As recently as a few decades ago, paleontologists wouldn’t have been asking these kinds of questions. Skulls and other impressive, intact bones were just about the only things collected from sites.
“The way people used to think about paleontology is, ‘Oh, a bone is broken in half — isn’t that a shame? We’ve lost information.’ But what other scientists started saying is, ‘That’s true, you have lost information. But you’ve also gained information.’ Because now you’re learning something about how this bone breaks,” McLain says. “You’re learning something about why it broke. You start asking questions like, ‘Is this a break that occurred during life? Was it after death and before fossilization? Or was it after fossilization?’ You’re gaining different kinds of information.”
Most people think of paleontology as insights into life in the past, but it is also an account of death in the past. This approach is what makes studies like McLain’s possible. Because of taphonomy, they can now start asking and answering questions about how fossilization works — not just in one specific bonebed, but across bonebeds in general.
“We were able to compare what we found to all these different bonebeds in North America and Asia, and we saw that there are actually a lot of similarities between these different bonebeds, and that’s telling us that similar processes were involved in making them,” McLain says. “It’s not like over in Canada they’ve got their own thing, and we’ve got our own thing; there are very similar signatures across big areas. And that is not necessarily something you might predict from a conventional interpretation.”

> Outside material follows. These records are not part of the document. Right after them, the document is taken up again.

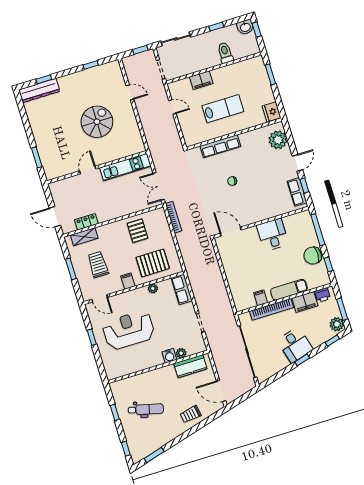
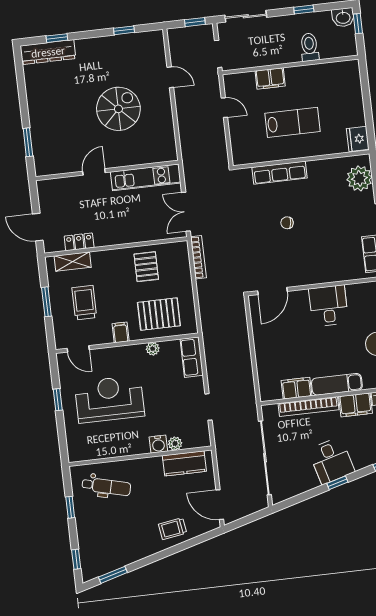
window: (270, 74) -> (365, 88), removed
door: (231, 232) -> (272, 291), swing flipped
filing cabinet: (261, 298) -> (296, 388), width x2.00
dental chair: (146, 409) -> (106, 487), moved

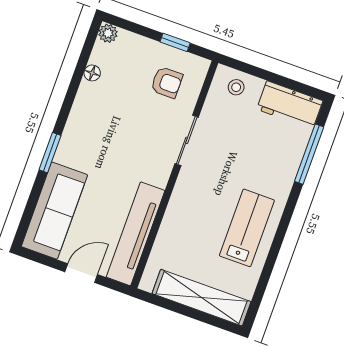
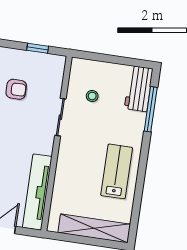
armchair: (167, 82) -> (16, 89), moved
stool: (236, 87) -> (92, 96), moved
workbench: (290, 105) -> (139, 89), moved, turned 90

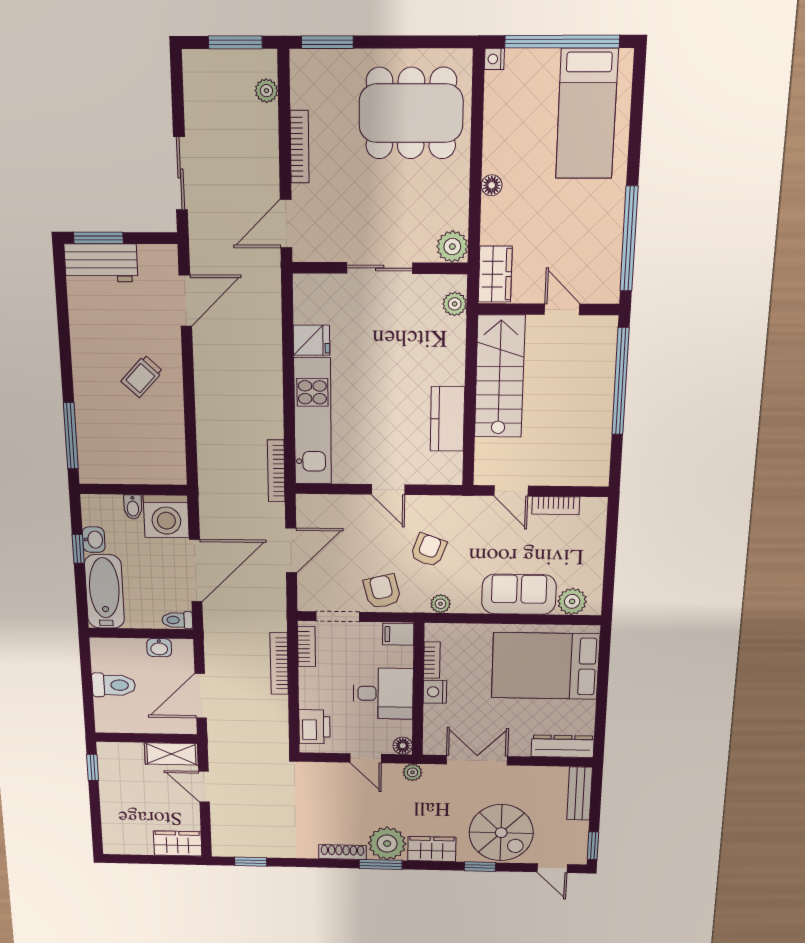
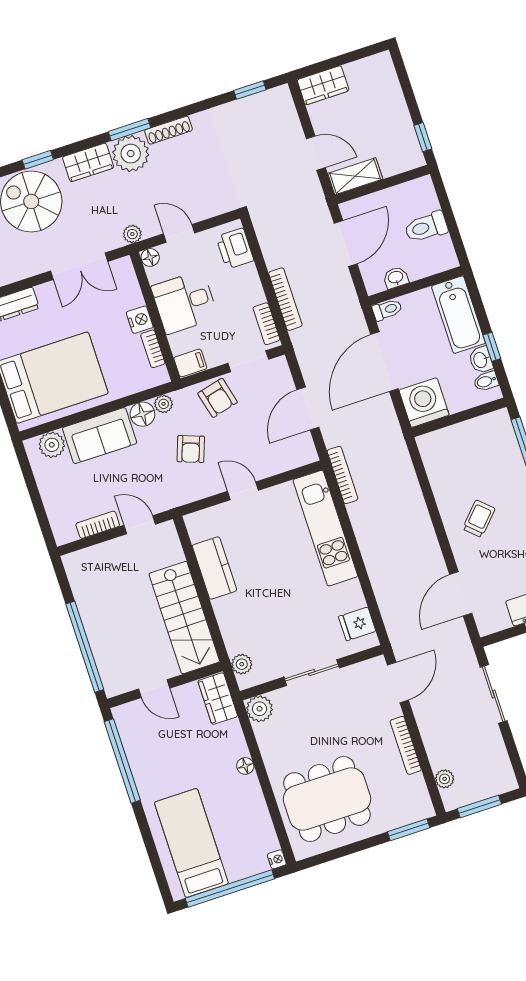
fridge: (311, 340) -> (357, 624), moved
bidet: (133, 507) -> (486, 381), moved, turned -90
floor lamp: (466, 601) -> (142, 414), added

That said, observations like these — that might lend themselves to apologetics — weren’t what the group set out to make through this study. In fact, McLain doesn’t primarily see his work as a paleontologist through the lens of apologetics.

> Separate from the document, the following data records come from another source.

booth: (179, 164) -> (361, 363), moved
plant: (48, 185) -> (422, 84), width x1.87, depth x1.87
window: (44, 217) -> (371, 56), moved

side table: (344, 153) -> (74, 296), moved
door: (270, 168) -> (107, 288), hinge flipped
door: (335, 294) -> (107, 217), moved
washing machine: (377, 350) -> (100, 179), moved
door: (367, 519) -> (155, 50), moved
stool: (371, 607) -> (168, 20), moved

“In my realm, people always think, ‘Oh, it’s just about the creation-evolution debate. You’re just trying to prove evolution wrong.’ But we’re doing so much more than that,” McLain says. “We’d still be doing these things regardless of what the culture thought about them because it shows us how God designed. As Kepler said, we get to think God’s thoughts after Him. That’s really what you’re doing; you’re getting that deep appreciation for who He is.”
Science, first and foremost, is an opportunity to worship as we see God’s glory in creation. And McLain is privileged to help train the next generation of scientists who will continue the work.
“We’re not anti-science here (at TMU). We’re also not anti-dinosaur,” McLain says. “You hear some weird stuff from people outside Master’s, like, ‘Oh, they don’t believe in dinosaurs.’ And Christians sometimes get confused about these topics.”
“That’s part of what we want to do here: educate people to think rightly about these things, and to see that not only is science not a threat to their faith, but it’s actually an endeavor Christians should be involved in.”
Because of this, McLain and the other faculty in TMU’s Biological and Physical Sciences Department are committed to furthering research in their fields — not only to defend their faith, but also to enjoy the God they have faith in by examining what He has made. And sometimes, that means answering questions about how duck-billed dinosaurs decompose.
Dr. Matthew McLain is a member of the Geological Society of America and the Society of Vertebrate Paleontology.